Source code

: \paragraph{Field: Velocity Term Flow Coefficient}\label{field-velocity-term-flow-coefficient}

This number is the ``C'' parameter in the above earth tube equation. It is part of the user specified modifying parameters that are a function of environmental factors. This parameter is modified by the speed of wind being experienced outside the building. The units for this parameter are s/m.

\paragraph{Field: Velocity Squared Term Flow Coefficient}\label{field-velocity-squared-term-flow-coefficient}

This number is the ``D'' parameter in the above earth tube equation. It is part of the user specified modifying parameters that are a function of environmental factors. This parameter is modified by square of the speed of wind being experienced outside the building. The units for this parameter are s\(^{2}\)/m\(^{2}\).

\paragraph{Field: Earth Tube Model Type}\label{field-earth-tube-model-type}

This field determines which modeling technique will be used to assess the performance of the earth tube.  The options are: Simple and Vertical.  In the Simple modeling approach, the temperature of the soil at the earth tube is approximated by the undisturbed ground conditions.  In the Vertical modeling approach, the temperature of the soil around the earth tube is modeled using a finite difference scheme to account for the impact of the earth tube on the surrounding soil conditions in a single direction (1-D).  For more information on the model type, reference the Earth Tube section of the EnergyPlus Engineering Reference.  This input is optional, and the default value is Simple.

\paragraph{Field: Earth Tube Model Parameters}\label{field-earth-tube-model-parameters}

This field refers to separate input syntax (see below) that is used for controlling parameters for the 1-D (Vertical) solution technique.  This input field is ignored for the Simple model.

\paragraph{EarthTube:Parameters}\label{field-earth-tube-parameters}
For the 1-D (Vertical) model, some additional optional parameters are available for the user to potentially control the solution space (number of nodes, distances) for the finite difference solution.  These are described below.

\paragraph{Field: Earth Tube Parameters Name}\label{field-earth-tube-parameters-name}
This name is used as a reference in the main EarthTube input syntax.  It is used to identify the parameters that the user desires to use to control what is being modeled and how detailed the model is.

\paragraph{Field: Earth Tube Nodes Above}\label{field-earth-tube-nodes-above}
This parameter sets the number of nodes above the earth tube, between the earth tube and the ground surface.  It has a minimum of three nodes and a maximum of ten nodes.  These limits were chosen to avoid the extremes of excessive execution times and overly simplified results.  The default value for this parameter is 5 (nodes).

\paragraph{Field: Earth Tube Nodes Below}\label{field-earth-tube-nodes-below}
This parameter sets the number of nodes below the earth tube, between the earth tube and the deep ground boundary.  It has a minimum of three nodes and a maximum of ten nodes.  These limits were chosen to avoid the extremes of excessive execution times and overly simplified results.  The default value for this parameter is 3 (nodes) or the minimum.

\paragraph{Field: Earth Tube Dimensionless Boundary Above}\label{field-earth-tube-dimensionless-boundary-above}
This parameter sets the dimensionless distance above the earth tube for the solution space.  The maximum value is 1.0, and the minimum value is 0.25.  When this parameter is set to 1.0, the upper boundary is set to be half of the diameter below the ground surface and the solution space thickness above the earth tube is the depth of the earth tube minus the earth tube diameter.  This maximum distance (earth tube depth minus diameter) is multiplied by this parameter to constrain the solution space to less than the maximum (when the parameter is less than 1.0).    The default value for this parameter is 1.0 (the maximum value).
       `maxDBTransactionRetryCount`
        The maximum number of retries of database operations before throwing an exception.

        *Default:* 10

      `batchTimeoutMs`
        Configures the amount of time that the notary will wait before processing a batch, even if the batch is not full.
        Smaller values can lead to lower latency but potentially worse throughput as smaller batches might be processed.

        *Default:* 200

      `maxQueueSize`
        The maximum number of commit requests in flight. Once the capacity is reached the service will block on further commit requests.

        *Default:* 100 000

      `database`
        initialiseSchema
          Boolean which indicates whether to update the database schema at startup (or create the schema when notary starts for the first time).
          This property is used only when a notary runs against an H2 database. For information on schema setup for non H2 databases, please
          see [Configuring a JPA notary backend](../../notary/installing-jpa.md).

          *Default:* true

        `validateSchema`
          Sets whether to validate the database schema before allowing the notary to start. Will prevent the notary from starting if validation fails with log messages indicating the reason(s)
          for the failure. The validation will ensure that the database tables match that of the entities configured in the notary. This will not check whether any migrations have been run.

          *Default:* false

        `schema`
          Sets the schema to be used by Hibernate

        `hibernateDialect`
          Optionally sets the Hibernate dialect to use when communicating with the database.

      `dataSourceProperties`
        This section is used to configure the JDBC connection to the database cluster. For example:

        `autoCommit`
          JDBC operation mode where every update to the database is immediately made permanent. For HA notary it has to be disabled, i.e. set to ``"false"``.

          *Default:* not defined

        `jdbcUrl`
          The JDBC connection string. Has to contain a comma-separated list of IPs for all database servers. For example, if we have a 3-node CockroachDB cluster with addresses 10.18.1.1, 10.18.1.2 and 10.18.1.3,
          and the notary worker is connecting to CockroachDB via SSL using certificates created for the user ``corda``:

──────────────────────────────

• Written task:
Go through the records and report each line that contains "simplified".

• Exercise solution:
This parameter sets the number of nodes above the earth tube, between the earth tube and the ground surface.  It has a minimum of three nodes and a maximum of ten nodes.  These limits were chosen to avoid the extremes of excessive execution times and overly simplified results.  The default value for this parameter is 5 (nodes).
This parameter sets the number of nodes below the earth tube, between the earth tube and the deep ground boundary.  It has a minimum of three nodes and a maximum of ten nodes.  These limits were chosen to avoid the extremes of excessive execution times and overly simplified results.  The default value for this parameter is 3 (nodes) or the minimum.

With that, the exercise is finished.